If you’ve read my posts, you know that my position regarding the use of video and virtual programming in the club setting is very positive. The production of virtual programming for indoor-cycling classes is accelerating and improving. I don’t believe that video will ever replace a quality instructor. But I do feel that a well-constructed video profile can do the job that many substitute instructors are doing. It could certainly leave a more positive impression on the students.
One of the reasons for this has to do with a change in expectation. An indoor-cycling student who sees that the class will be taught by a virtual coach has a completely different attitude about the situation. A sub will inevitably be compared to the favorite instructor, but no one could reasonably expect a virtual class to be as good as, or even similar to, the favorite class.

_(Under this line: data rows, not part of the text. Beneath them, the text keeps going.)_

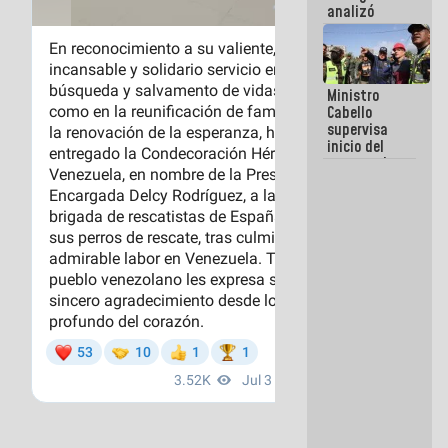
analizó
junto a
gobernadores
planes de
recuperación
Ministro
del Sistema
Cabello
Eléctrico
supervisa
Nacional
inicio del
proceso de
demolición
de
edificaciones
declaradas
en riesgo en
La Guaira
(+Fotos)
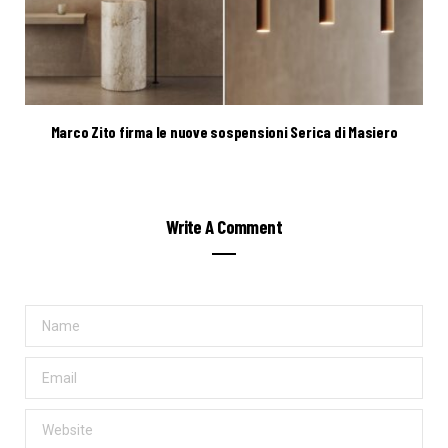
Marco Zito firma le nuove sospensioni Serica di Masiero
Write A Comment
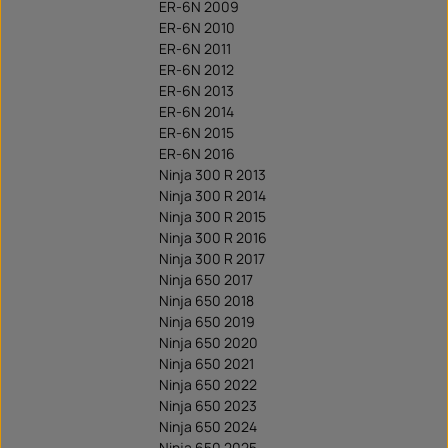
ER-6N 2009
ER-6N 2010
ER-6N 2011
ER-6N 2012
ER-6N 2013
ER-6N 2014
ER-6N 2015
ER-6N 2016
Ninja 300 R 2013
Ninja 300 R 2014
Ninja 300 R 2015
Ninja 300 R 2016
Ninja 300 R 2017
Ninja 650 2017
Ninja 650 2018
Ninja 650 2019
Ninja 650 2020
Ninja 650 2021
Ninja 650 2022
Ninja 650 2023
Ninja 650 2024
Ninja 650 2025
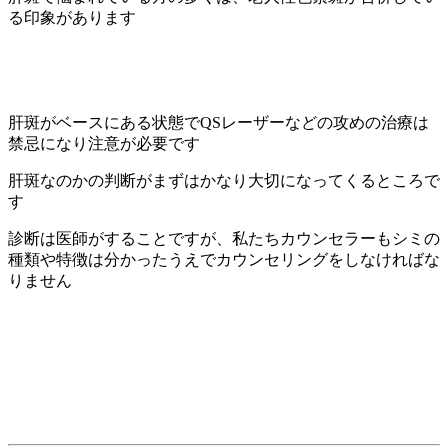
る印象があります
肝斑がベースにある状態でQSレーザーなどの攻めの治療は
禁忌になり注意が必要です
肝斑なのかの判断がまずはかなり大切になってくるところで
す
診断は医師がすることですが、私たちカウンセラーもシミの
種類や特徴は分かったうえでカウンセリングをしなければな
りません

This “forced” opening of the mind almost guarantees greater satisfaction — or, at the very least, less dissatisfaction. The student’s mind has to go in a new direction altogether. The student will walk away thinking different thoughts. Thoughts like: I liked it. I didn’t like it. That was interesting. It was OK, but “real” instruction is better. That was kinda fun for a change. I can’t wait till ___ gets back.

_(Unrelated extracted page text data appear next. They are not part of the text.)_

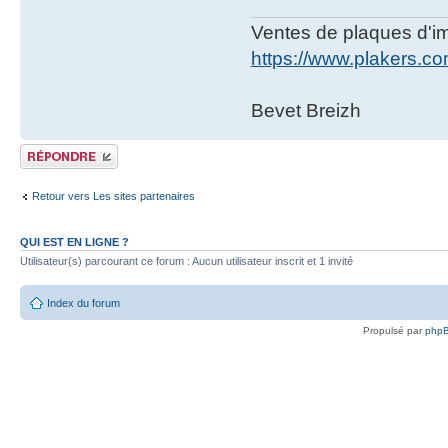
Ventes de plaques d'imm
https://www.plakers.c
Bevet Breizh
Publier une réponse
Retour vers Les sites partenaires
QUI EST EN LIGNE ?
Utilisateur(s) parcourant ce forum : Aucun utilisateur inscrit et 1 invité
Index du forum
Propulsé par
php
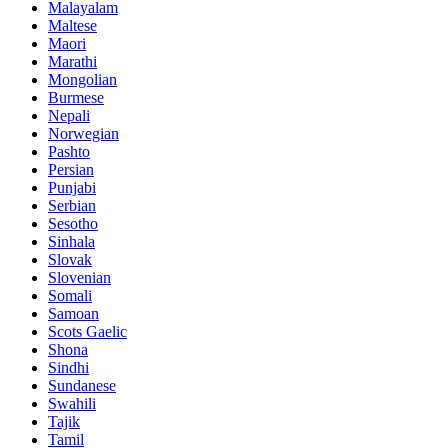
Malayalam
Maltese
Maori
Marathi
Mongolian
Burmese
Nepali
Norwegian
Pashto
Persian
Punjabi
Serbian
Sesotho
Sinhala
Slovak
Slovenian
Somali
Samoan
Scots Gaelic
Shona
Sindhi
Sundanese
Swahili
Tajik
Tamil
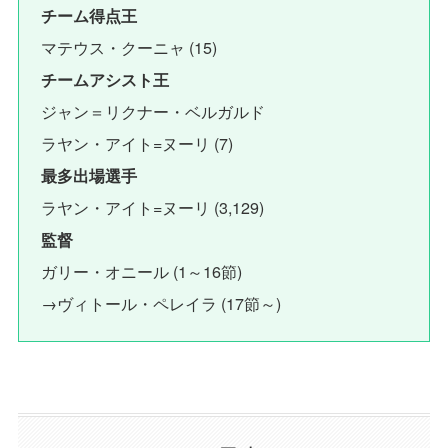
チーム得点王
マテウス・クーニャ (15)
チームアシスト王
ジャン＝リクナー・ベルガルド
ラヤン・アイト=ヌーリ (7)
最多出場選手
ラヤン・アイト=ヌーリ (3,129)
監督
ガリー・オニール (1～16節)
→ヴィトール・ペレイラ (17節～)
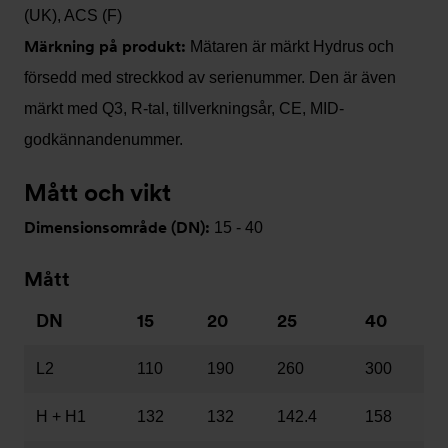
(UK), ACS (F)
Märkning på produkt:
Mätaren är märkt Hydrus och
försedd med streckkod av serienummer. Den är även
märkt med Q3, R-tal, tillverkningsår, CE, MID-
godkännandenummer.
Mått och vikt
Dimensionsområde (DN):
15 - 40
Mått
DN
15
20
25
40
L2
110
190
260
300
H + H1
132
132
142.4
158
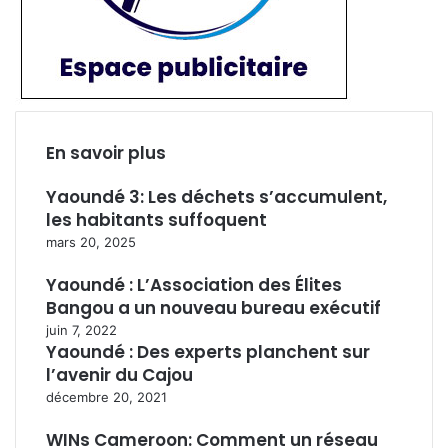
En savoir plus
Yaoundé 3: Les déchets s’accumulent,
les habitants suffoquent
mars 20, 2025
Yaoundé : L’Association des Élites
Bangou a un nouveau bureau exécutif
juin 7, 2022
Yaoundé : Des experts planchent sur
l’avenir du Cajou
décembre 20, 2021
WINs Cameroon: Comment un réseau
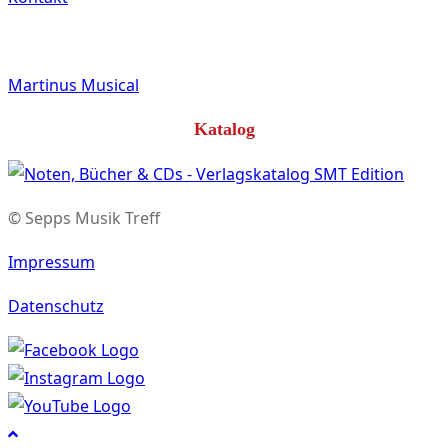
Martinus Musical
Katalog
© Sepps Musik Treff
Impressum
Datenschutz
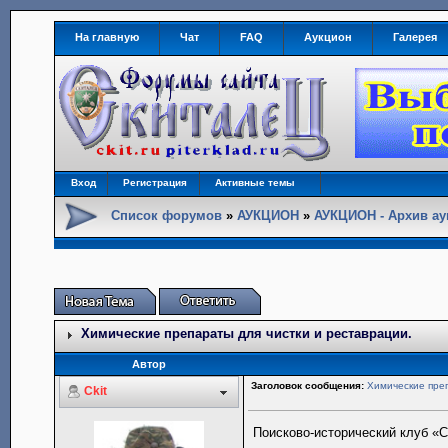
На главную
Чат
FAQ
Аукцион
Галерея
Вход
Регистрация
Активные темы
Список форумов
»
АУКЦИОН
»
АУКЦИОН - Архив ау
Химические препараты для чистки и реставрации.
Автор
Заголовок сообщения:
Химические преп
Ckit
Поисково-исторический клуб «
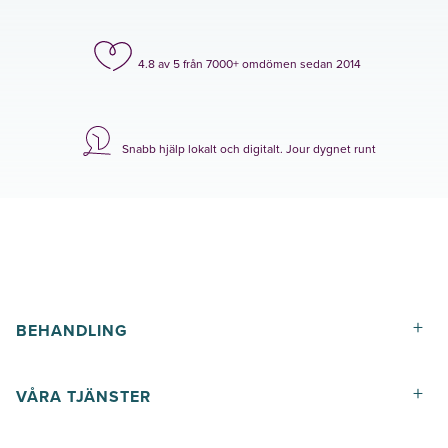
4.8 av 5 från 7000+ omdömen sedan 2014
Snabb hjälp lokalt och digitalt. Jour dygnet runt
+
BEHANDLING
+
VÅRA TJÄNSTER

At least these are a far cry from, “I hated the sub and won’t go to any class she/he teaches anymore.” Or “What a crummy way to start my day.” Or “Why can’t my favorite instructor find better subs?”
So we should still retain subs, but what if they were used in more specific contexts, when video just won’t do? Would this not ease the struggle of the indoor-cycling director, as well as save money for the club owner? Would it not reduce negative member experiences?
Teaching indoor cycling is my occupation and my craft. The time I spend preparing for it and doing it is equaled by some, not equaled by others, and disregarded by still others. My point is not that video is better than a live instructor, but that each sub prepares differently, is liked or disliked by individual students, and will be compared (typically unfavorably) to the regular instructor. If a well-done video can provide a good, solid class that is met with a better attitude for the reasons described above, wouldn’t that make it a better solution to the “subbing problem”?
I hope this topic generates some discussion. I’m interested in your thoughts and feelings. I see this as a real and viable possibility for the future.